### WHAT YOU WILL DO
Print this span of the material below exactly: the line with "841 140 141.12", the line with "155 559 6.39", and every line between them, but nothing else.

### DATA FOR THIS TASK

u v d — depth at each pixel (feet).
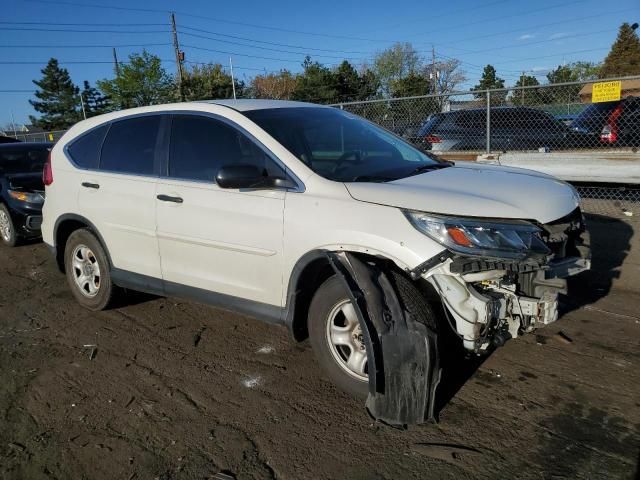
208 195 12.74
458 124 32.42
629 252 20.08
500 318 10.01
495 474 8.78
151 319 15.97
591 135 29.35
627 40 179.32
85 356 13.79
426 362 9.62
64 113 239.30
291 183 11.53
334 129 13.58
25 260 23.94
==
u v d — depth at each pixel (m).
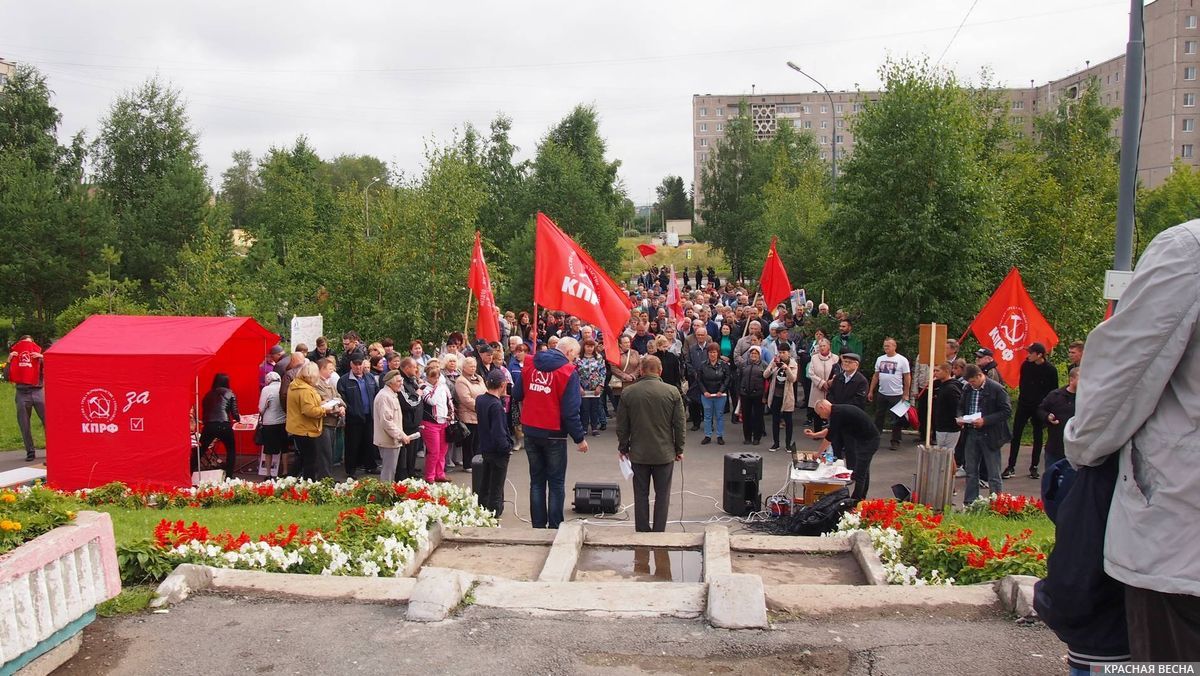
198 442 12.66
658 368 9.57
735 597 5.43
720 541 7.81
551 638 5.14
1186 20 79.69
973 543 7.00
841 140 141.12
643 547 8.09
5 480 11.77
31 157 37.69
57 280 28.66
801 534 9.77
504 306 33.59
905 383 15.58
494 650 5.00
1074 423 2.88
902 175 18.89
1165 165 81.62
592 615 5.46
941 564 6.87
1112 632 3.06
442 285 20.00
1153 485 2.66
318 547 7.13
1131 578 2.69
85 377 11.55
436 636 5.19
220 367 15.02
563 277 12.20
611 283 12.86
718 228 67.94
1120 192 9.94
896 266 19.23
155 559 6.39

### ANSWER TO THE EXERCISE
841 140 141.12
643 547 8.09
5 480 11.77
31 157 37.69
57 280 28.66
801 534 9.77
504 306 33.59
905 383 15.58
494 650 5.00
1074 423 2.88
902 175 18.89
1165 165 81.62
592 615 5.46
941 564 6.87
1112 632 3.06
442 285 20.00
1153 485 2.66
318 547 7.13
1131 578 2.69
85 377 11.55
436 636 5.19
220 367 15.02
563 277 12.20
611 283 12.86
718 228 67.94
1120 192 9.94
896 266 19.23
155 559 6.39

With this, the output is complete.